SEC Obtains Final Judgments Against Defendants in Fraudulent ICO Scheme
Litigation Release No. 25396 / May 19, 2022
Securities and Exchange Commission v. Sohrab ("Sam") Sharma, et al., Civil Action No. 18-cv-02909 (S.D.N.Y. filed April 20, 2018)
The Securities and Exchange Commission announced today that it obtained final judgments on consent against Sohrab "Sam" Sharma, Robert Farkas, and Raymond Trapani. In April 2018, the SEC charged Sharma, Farkas, and Trapani with conducting a fraudulent and unregistered initial coin offering through Centra Tech Inc., an entity they controlled, that raised over $32 million by selling "CTR tokens" to investors.
According to the SEC's amended complaint, filed April 20, 2018, Sharma, Farkas, and Trapani made numerous material misrepresentations in marketing the CTR tokens, including touting Centra's claimed partnerships with Visa, MasterCard, and The Bancorp, when in fact, Centra did not have any "partnership" or any relationship with these institutions. The amended complaint further alleges that Defendants created fictitious executive bios, made misrepresentations about the viability of the company's core financial services products, and manipulated trading in the CTR Tokens to generate interest in the company and prop up the price of the tokens.

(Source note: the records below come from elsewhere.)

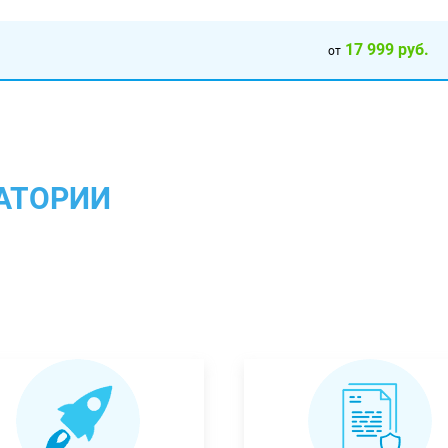
17 999 руб.
от
АТОРИИ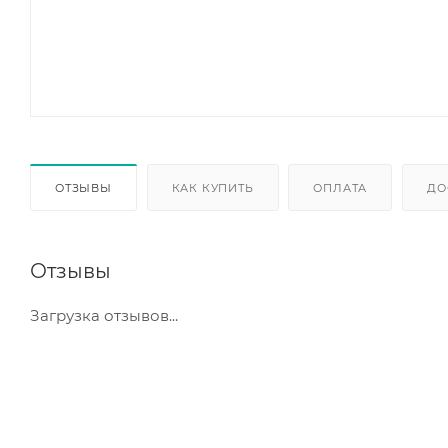
ОТЗЫВЫ
КАК КУПИТЬ
ОПЛАТА
ДО
Отзывы
Загрузка отзывов...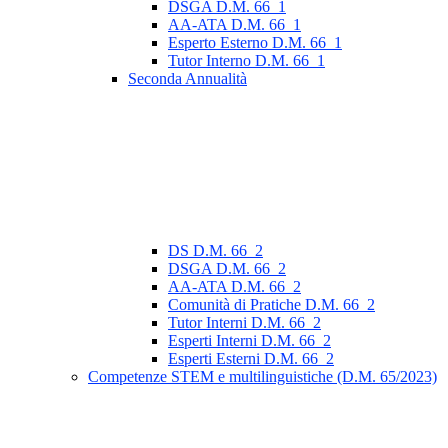
DSGA D.M. 66_1
AA-ATA D.M. 66_1
Esperto Esterno D.M. 66_1
Tutor Interno D.M. 66_1
Seconda Annualità
DS D.M. 66_2
DSGA D.M. 66_2
AA-ATA D.M. 66_2
Comunità di Pratiche D.M. 66_2
Tutor Interni D.M. 66_2
Esperti Interni D.M. 66_2
Esperti Esterni D.M. 66_2
Competenze STEM e multilinguistiche (D.M. 65/2023)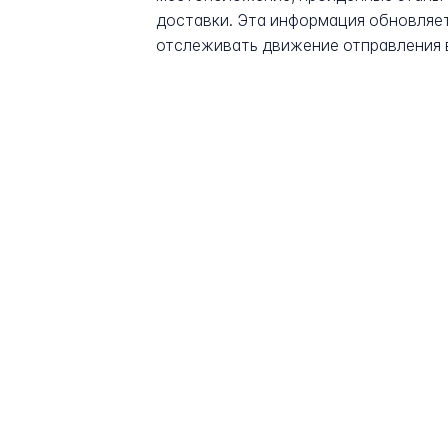
доставки. Эта информация обновляет
отслеживать движение отправления 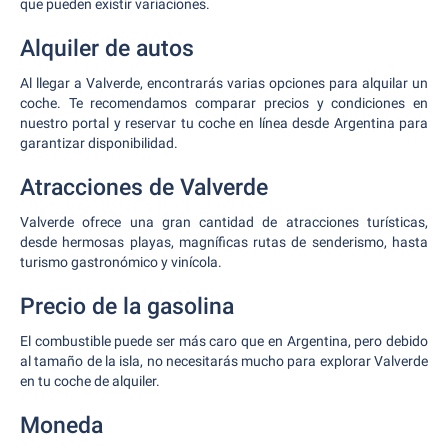
que pueden existir variaciones.
Alquiler de autos
Al llegar a Valverde, encontrarás varias opciones para alquilar un
coche. Te recomendamos comparar precios y condiciones en
nuestro portal y reservar tu coche en línea desde Argentina para
garantizar disponibilidad.
Atracciones de Valverde
Valverde ofrece una gran cantidad de atracciones turísticas,
desde hermosas playas, magníficas rutas de senderismo, hasta
turismo gastronómico y vinícola.
Precio de la gasolina
El combustible puede ser más caro que en Argentina, pero debido
al tamaño de la isla, no necesitarás mucho para explorar Valverde
en tu coche de alquiler.
Moneda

In April 2018, the United States Attorney's Office for the Southern District of New York brought criminal charges against Sharma, Trapani and Farkas for their roles in the fraudulent Centra ICO in United States v. Sharma et al, 18-Cr. 340 (S.D.N.Y.) (LGS). Sharma, Trapani, and Farkas have each pleaded guilty and have been sentenced to a term of imprisonment.

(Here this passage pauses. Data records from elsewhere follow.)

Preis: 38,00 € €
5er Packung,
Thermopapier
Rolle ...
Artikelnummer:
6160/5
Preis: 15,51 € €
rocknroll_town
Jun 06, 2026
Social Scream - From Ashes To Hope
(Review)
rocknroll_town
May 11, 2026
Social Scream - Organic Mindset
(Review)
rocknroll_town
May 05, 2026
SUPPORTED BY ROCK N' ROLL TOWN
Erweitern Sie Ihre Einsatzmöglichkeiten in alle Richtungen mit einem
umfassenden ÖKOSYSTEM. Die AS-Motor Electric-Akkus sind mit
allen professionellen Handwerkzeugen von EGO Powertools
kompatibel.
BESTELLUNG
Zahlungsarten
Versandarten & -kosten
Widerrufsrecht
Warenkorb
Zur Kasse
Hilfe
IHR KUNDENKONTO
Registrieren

On May 17, 2022, the U.S. District Court for the Southern District of New York entered final judgments on consent against Sharma, Trapani, and Farkas. The judgments enjoin each from violating the antifraud provisions of Section 17(a) of the Securities Act of 1933 ("Securities Act") and Section 10(b) of the Securities Exchange Act of 1934, and Rule 10b-5 thereunder, and the registration provisions of Section 5 of the Securities Act. The judgments also order: (1) disgorgement, including prejudgment interest of $37,701,966, $2,608,869, and $394,908 against Sharma, Trapani and Farkas respectively, each of which was deemed satisfied by the orders of forfeiture entered in the parallel criminal proceeding against each of them; (2) officer-and-director bars; and (3) permanent injunctions from conducting any offering of digital asset securities or other securities.
The SEC's litigation was conducted by Alison R. Levine and Jon A. Daniels of the Crypto Assets and Cyber Unit and Luke M. Fitzgerald of the Asset Management Unit. The case was supervised by Mark R. Sylvester and A. Kristina Littman of the Crypto Assets and Cyber Unit and Lara S. Mehraban of the New York Regional Office.